As LotPings notes in a comment, in Windows PowerShell, $commentedline.Line.Split('id=')
causes the String.Split()
method to split the input string by any of the individual characters in split string 'id='
, because the method overload that Windows PowerShell selects takes a char[]
value, i.e. an array of characters, which is not your intent.
You could rectify this as follows, by forcing use of the overload that accepts string[]
(even though you're only passing one string), which also requires passing an options argument:
$commentedline.Line.Split([string[] 'id=', 'None') # OK, splits by whole string
Note that in PowerShell Core the logic is reversed, because .NET Core introduced a new overload with just [string]

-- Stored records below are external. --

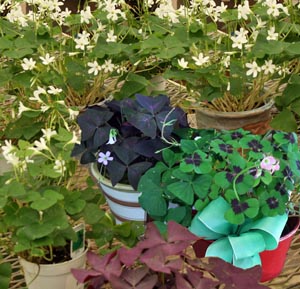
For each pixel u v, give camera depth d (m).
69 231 0.96
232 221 0.90
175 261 0.71
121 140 1.10
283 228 0.98
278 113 1.48
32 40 1.49
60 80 1.44
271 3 1.37
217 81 1.38
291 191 1.03
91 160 1.12
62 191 1.00
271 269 1.00
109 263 0.72
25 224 0.93
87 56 1.51
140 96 1.09
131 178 1.06
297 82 1.38
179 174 0.95
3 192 0.93
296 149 0.99
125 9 1.63
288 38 1.48
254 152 0.95
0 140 1.38
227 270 0.76
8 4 1.86
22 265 1.01
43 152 1.11
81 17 1.55
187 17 1.54
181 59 1.37
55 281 1.00
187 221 0.98
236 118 1.40
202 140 1.01
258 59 1.35
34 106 1.42
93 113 1.10
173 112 1.09
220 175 0.93
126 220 1.16
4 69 1.51
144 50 1.45
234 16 1.48
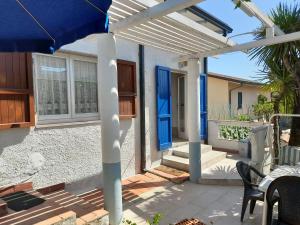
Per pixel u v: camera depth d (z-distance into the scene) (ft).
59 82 15.51
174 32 13.62
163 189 17.20
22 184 13.30
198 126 18.26
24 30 6.57
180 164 20.81
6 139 12.75
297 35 13.74
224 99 39.45
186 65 21.99
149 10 10.96
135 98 19.45
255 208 14.16
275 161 17.95
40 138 14.07
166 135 22.54
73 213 10.53
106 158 12.38
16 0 5.45
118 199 12.60
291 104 18.99
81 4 5.51
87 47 16.26
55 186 14.71
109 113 12.23
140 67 19.88
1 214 10.37
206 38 14.73
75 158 15.79
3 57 12.56
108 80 12.15
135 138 19.84
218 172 19.58
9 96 12.83
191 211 14.05
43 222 9.74
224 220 12.96
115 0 10.22
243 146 24.12
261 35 16.80
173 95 27.99
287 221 8.97
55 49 6.86
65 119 15.74
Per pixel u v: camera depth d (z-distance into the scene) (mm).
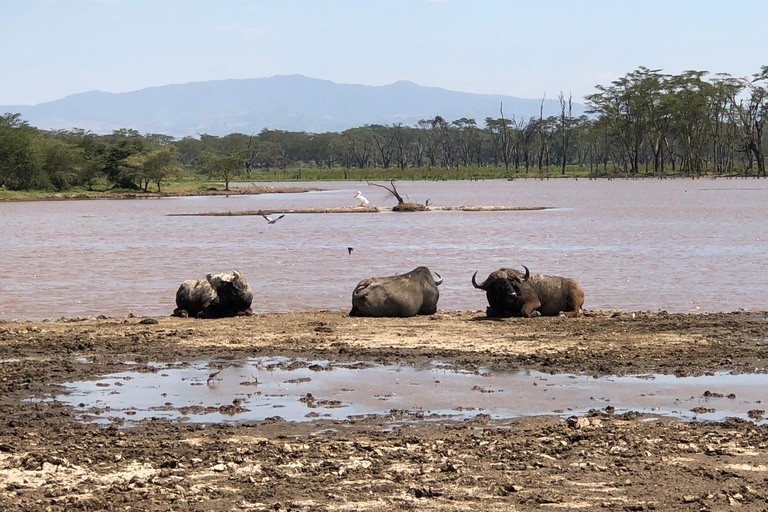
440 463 9391
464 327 17875
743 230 47812
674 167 166625
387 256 36188
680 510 7984
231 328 18000
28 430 10852
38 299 24516
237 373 13844
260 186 151125
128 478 9023
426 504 8203
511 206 72312
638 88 159875
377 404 11961
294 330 17641
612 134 165750
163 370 14125
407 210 72000
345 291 25703
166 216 70500
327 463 9359
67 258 36688
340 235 48625
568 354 15000
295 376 13609
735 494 8320
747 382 13062
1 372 13945
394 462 9445
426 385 12977
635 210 67750
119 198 114500
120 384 13188
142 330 17875
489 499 8320
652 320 18688
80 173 127500
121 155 129125
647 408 11672
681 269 30359
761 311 20250
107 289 26594
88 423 11148
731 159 169250
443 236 46625
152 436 10516
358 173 181250
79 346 15930
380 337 16781
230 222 62000
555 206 75812
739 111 156875
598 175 167625
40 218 69438
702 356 14805
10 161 116625
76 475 9102
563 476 8969
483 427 10828
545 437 10320
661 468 9172
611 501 8227
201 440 10328
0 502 8297
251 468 9273
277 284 27344
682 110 153625
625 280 27516
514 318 19000
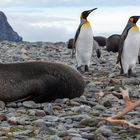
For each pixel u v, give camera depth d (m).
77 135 7.66
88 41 19.86
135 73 18.72
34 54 30.70
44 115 9.66
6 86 11.06
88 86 14.49
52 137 7.50
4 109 10.48
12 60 25.92
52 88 11.26
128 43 18.17
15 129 8.33
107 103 10.87
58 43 43.69
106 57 29.28
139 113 9.46
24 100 11.16
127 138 7.52
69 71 11.50
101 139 7.51
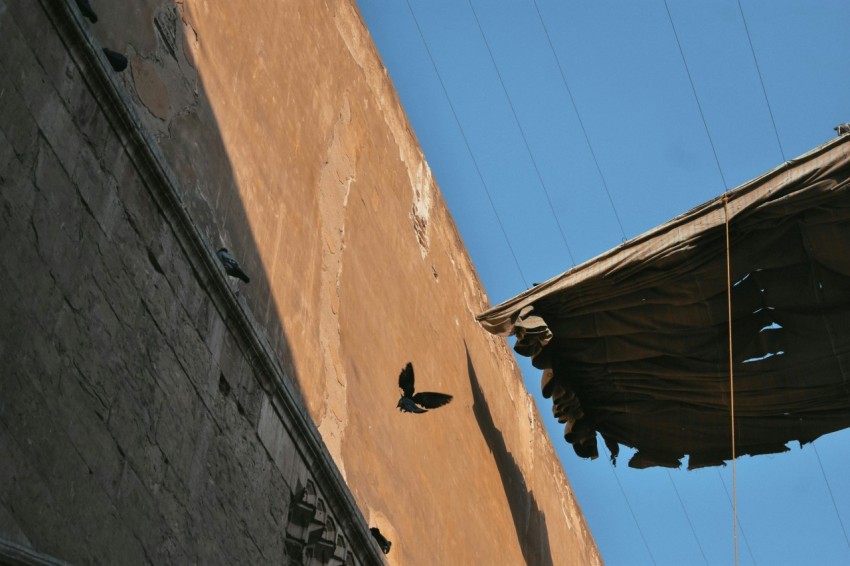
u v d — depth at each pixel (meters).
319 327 14.10
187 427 9.68
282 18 15.16
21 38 8.39
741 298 17.67
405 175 19.23
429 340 18.33
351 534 12.01
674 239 17.22
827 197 16.38
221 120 12.62
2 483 7.48
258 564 10.44
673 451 19.50
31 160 8.30
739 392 18.38
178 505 9.38
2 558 7.30
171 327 9.69
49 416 8.04
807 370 17.91
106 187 9.08
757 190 16.81
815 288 17.33
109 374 8.77
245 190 12.83
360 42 18.28
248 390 10.77
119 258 9.12
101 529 8.39
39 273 8.20
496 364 21.97
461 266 21.38
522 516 20.92
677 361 18.47
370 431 14.97
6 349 7.75
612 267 17.66
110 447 8.64
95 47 9.09
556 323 18.72
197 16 12.63
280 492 11.02
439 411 17.95
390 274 17.25
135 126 9.41
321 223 14.95
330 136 16.00
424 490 16.36
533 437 23.27
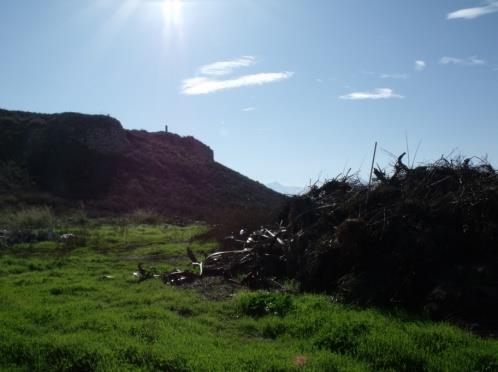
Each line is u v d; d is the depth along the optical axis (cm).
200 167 6375
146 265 1551
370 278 979
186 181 5878
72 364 677
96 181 5275
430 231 980
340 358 671
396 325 780
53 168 5331
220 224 2011
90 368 671
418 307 901
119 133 6031
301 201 1423
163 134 7188
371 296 932
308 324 818
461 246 972
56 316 907
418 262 951
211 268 1309
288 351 711
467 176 1110
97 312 936
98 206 4662
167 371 656
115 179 5381
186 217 4241
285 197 1669
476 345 693
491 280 860
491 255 944
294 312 905
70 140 5631
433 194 1088
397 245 994
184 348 714
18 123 5938
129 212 4616
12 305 985
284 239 1338
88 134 5741
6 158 5444
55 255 1789
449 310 829
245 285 1188
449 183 1112
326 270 1096
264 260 1272
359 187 1280
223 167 6806
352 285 980
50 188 5103
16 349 727
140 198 5134
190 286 1189
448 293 843
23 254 1802
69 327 831
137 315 902
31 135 5703
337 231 1082
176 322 862
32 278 1298
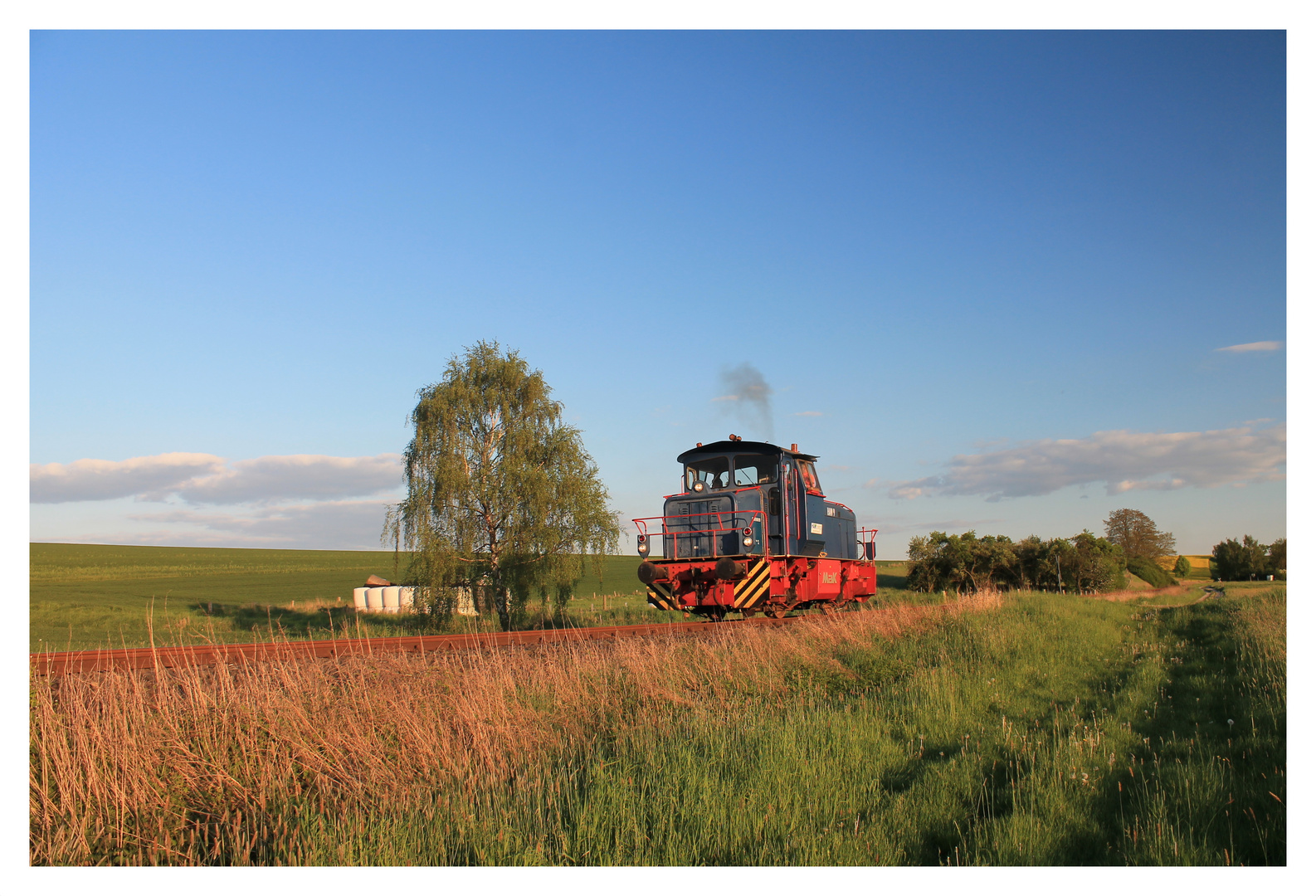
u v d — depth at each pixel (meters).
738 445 19.47
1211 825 5.65
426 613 31.33
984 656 12.98
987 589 25.22
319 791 6.61
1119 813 6.05
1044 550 51.31
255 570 87.69
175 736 6.84
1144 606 29.11
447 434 31.38
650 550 19.92
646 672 10.01
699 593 18.59
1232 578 83.88
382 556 110.12
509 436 32.16
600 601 41.03
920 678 10.97
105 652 10.98
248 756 6.82
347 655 10.28
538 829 5.59
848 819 5.92
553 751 7.82
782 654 11.89
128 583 70.50
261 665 8.70
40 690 7.08
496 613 32.50
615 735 8.34
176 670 8.90
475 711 7.86
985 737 8.37
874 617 16.05
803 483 20.14
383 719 7.65
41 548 105.31
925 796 6.46
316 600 51.47
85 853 5.49
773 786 6.28
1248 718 8.66
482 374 33.00
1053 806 6.00
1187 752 7.65
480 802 6.20
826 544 21.19
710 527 18.95
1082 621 19.50
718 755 7.09
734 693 10.02
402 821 5.82
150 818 6.04
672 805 5.74
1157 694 10.77
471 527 31.00
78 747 6.37
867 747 7.80
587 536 31.64
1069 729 8.65
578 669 9.88
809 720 8.38
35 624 32.94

(with an optional options argument), which PowerShell Core selects by default. Conversely, this means that if you do want by-any-character splitting in PowerShell Core, you must cast the split string to [char[]]
.
On a general note, PowerShell has the -split
operator, which is regex-based and offers much more flexibility than String.Split()
- see this answer.
Applied to your case:
$commentedline.Line -split 'id='
While id=
is interpreted a regex by -split
, that makes no difference here, given that the string contains no regex metacharacters (characters with special meaning); if you do want to safely split by a literal substring, use [regex]::Escape('...')
as the RHS.
Note that -split
is case-insensitive by default, as PowerShell generally is; however, you can use the -csplit
variant for case-sensitive matching.